The 3 year claw back is a disastrous outcome for our industry, who in their right mind would demand money back in the 2 & 3 year if a policy lapsed for whatever reason. The accumulation of 2 & 3 year claw backs will be unpalatable for many I think & the poor adviser will be working for nothing again to recover these amounts.
Whilst they acknowledge we dont recover the full cost of advice upfront & therefore rely on trail to eventually profit at some point down the track, 3 years of not really knowing where you stand is a horrible thought, this business has gone mad!
The incredible deception and lack of honesty toward the adviser community by some of the insurers during this entire process has been unparalleled.
These particular insurers have treated the risk advisers with utter contempt and disregard. They have benefited enormously over many years from strong relationships formed with quality, professional advisers and in return have put forward and pushed hard for outcomes they well know would financially damage these advisers business’s, risk the loss of adviser’s employed staff and not have any quantifiable consumer benefit and positive effect on the underinsurance issue.
As the AFA stated ,it is not for them to state which insurers took which position, however, if someone with a conscience leaks this information, and it may not be too long, it will be all on. Those insurers who recommended either a nil or level only commission option will be exposed and I suspect their volumes of new and existing business will be decimated.

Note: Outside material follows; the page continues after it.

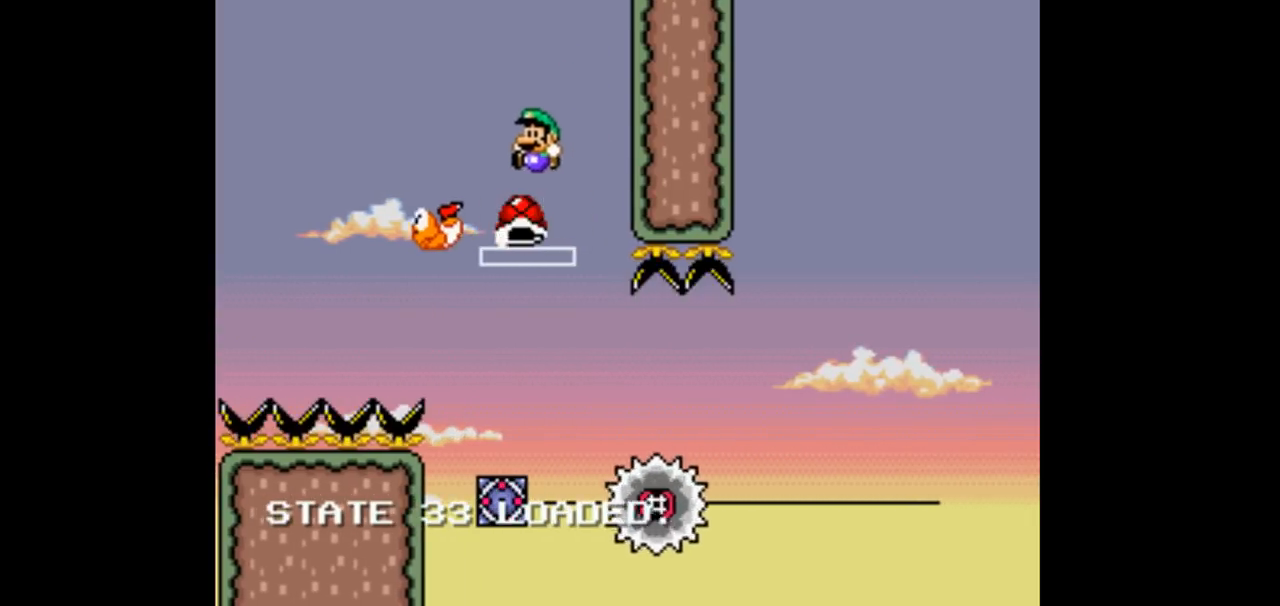
{"dt_ms": 500, "buttons": ["Y"]}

This is the very reason of course why these particular companies have rejected all requests to disclose their position regarding submissions to Trowbridge, LIAWG and the recent proposed framework negotiations.
They well know, that if the advisers find out what the insurer’s position has been,they will be severely penalised and justifiably so.
“…..could have ended up with something like a nil commission model”. Really? Would have liked to seen the adviser cohort response to that!
The whole issue focused on adviser remuneration and commissions, ridiculous.
So we should all be ‘high fiving’ each other for getting the best of a bad outcome?
Its absurd to think that the AFA/FPA has the Financial Planners best interests in mind.
The large institutions pay for their advisers to be members of the FPA/AFA and in return they do what the institutions want them to say and do or they will withdraw their memberships
So what have they said – we have done the best for you and we should be kissing their a….!
If the AFA is truly working for advisers, why not name the companies and their particular stances. That way I can support a business that supports my business. I would dearly love to know which of these product providers was stabbing me in the back & then sending me their lying “support” emails. Absolute disgusting corrupt behavior.